Ghana's Cocobod paid back $1.7 billion cocoa loan
ACCRA (Reuters) - Ghana's Cocobod has paid back a $1.7 billion loan it received from international lenders last year, its spokesman said on Tuesday, September 1, 2015 putting to rest fears of default by the regulator due to this year's dismal harvest.
Noah Amenyah, head of public affairs, said Cocobod retired the loan before the deadline last week.
Ghana, the world's second-largest cocoa producer after Ivory Coast, is experiencing a poor cocoa harvest this year with output down 23 percent over last year due to harsh weather and poor agronomic practices.
The production shortfall sparked fears among investors that the regulator would default on the loan.
"I am happy to say that we paid up the last tranche (of the loan) including all interest charges last week. All the banks are satisfied," Amenyah said.

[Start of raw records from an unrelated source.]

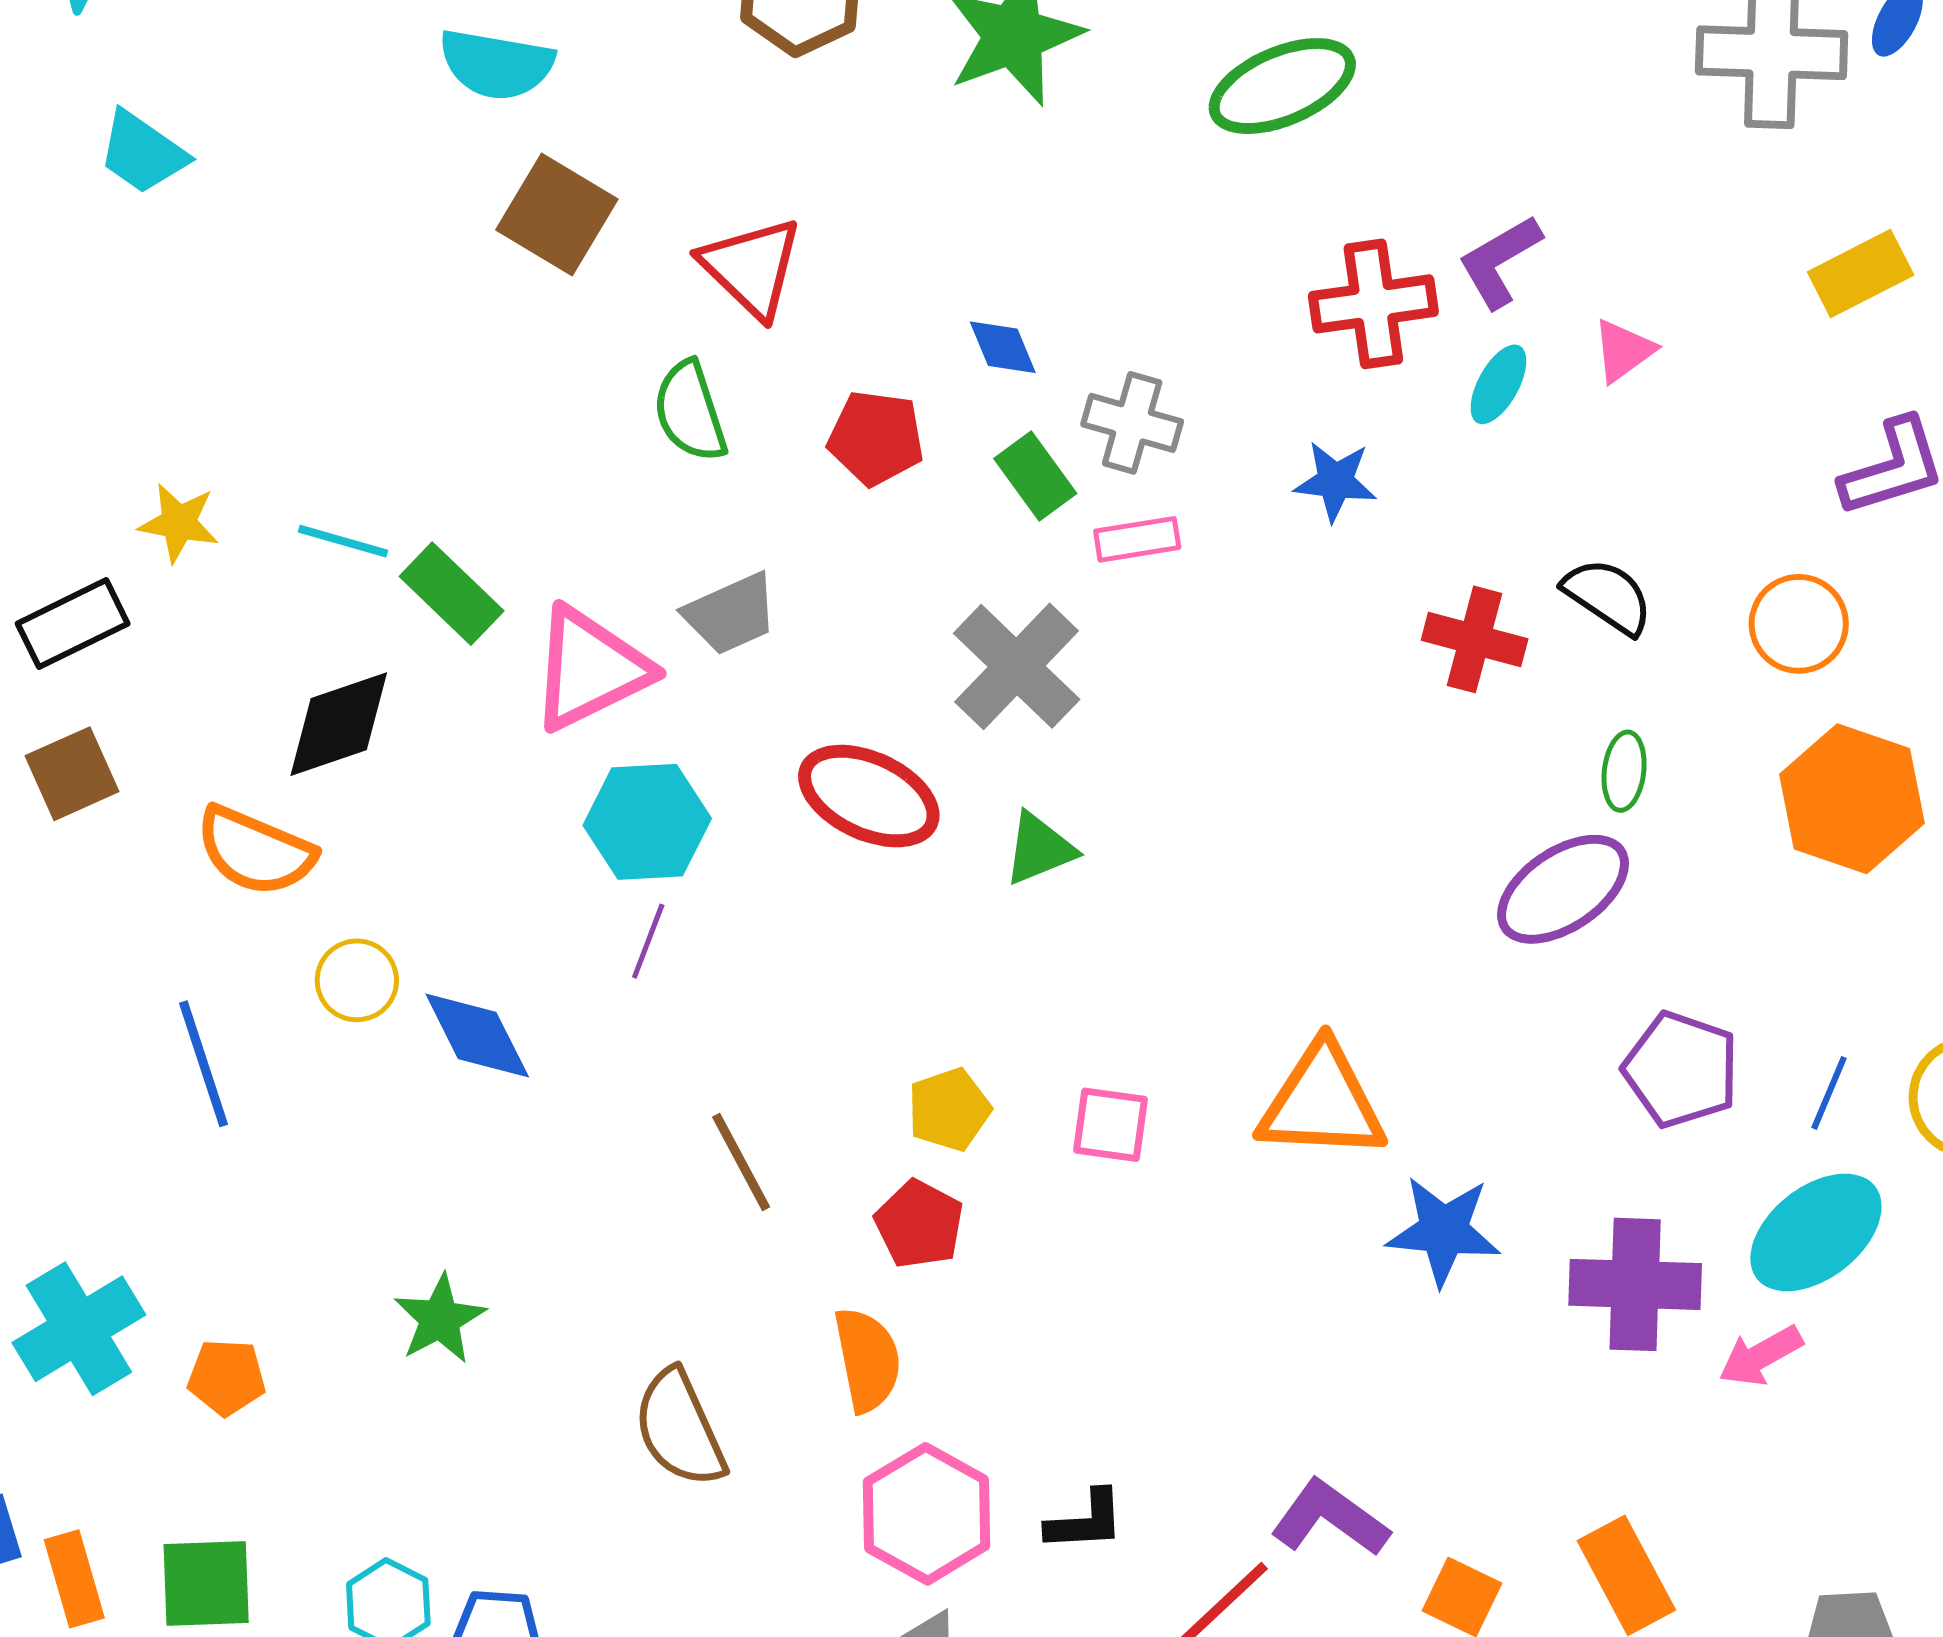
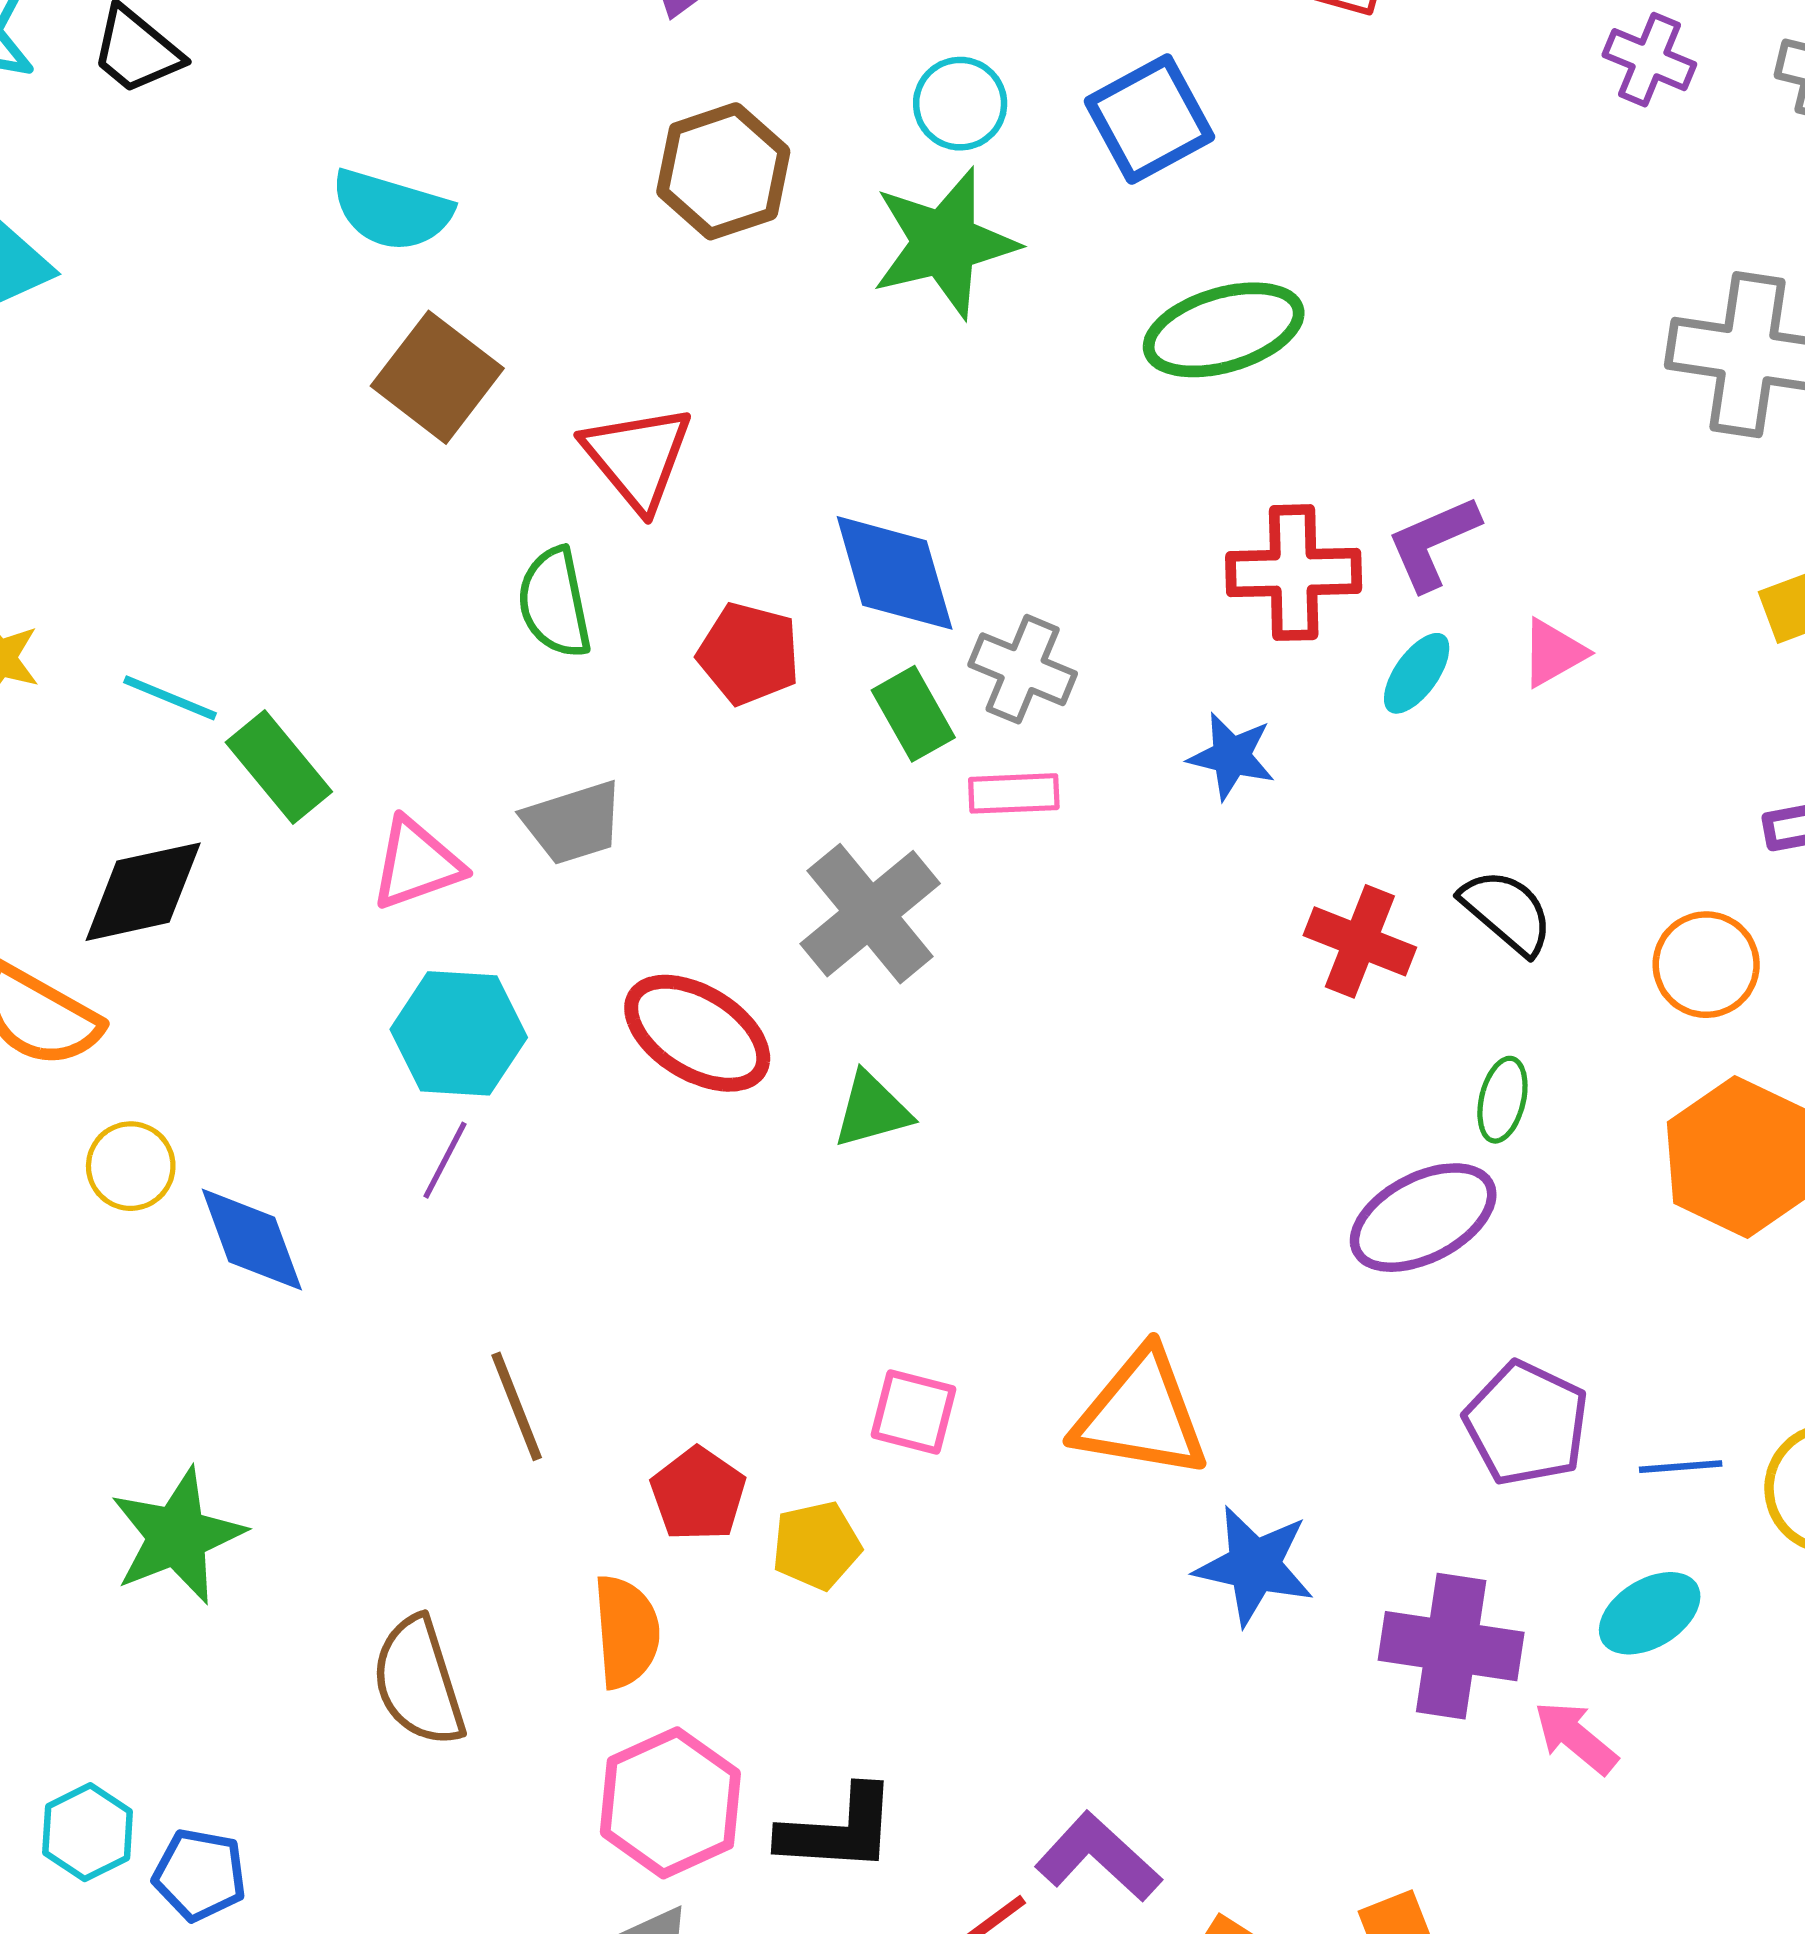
blue diamond: (1003, 347) -> (895, 573), size x1.8
pink triangle: (590, 669) -> (417, 864), size x0.7
blue line: (1829, 1093) -> (1681, 1467), turned 56
yellow pentagon: (949, 1109) -> (816, 1545), moved
cyan ellipse: (1816, 1233) -> (1650, 1613), size x0.7
green star: (440, 1319) -> (177, 1536), size x1.4
pink arrow: (1761, 1356) -> (1576, 1737), turned 62
black L-shape: (1085, 1521) -> (838, 1830), size x1.4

Ghana's cocoa purchases only hit the 700,000 tonne-mark last week and it has become clear that the country will miss its revised 750,000 tonne-target as the crop year draws to a close this month.
Cocobod is set to sign a new syndicated loan of $1.8 billion from international lenders on Sept. 17 in Paris for the 2015/16 crop purchases, estimated to yield around 900,000 tonnes.
Amenyah said Cocobod expects the syndication to be oversubscribed as a mark of renewed confidence in the company for fully retiring last year's debt, despite the bad harvest.
The central bank is also hoping to use the hard currency inflows from the syndication to boost its reserves in support of the local currency which is currently down more than 20 percent this year.
Ghana, which also exports gold and oil, is currently under a three-year aid programme with the International Monetary Fund to fix its economy, dogged by deficits, public debt and high interest rates.
The country is also grappling with a prolonged power crisis resulting in frequent blackouts that have crippled industries and angered voters ahead of elections next year.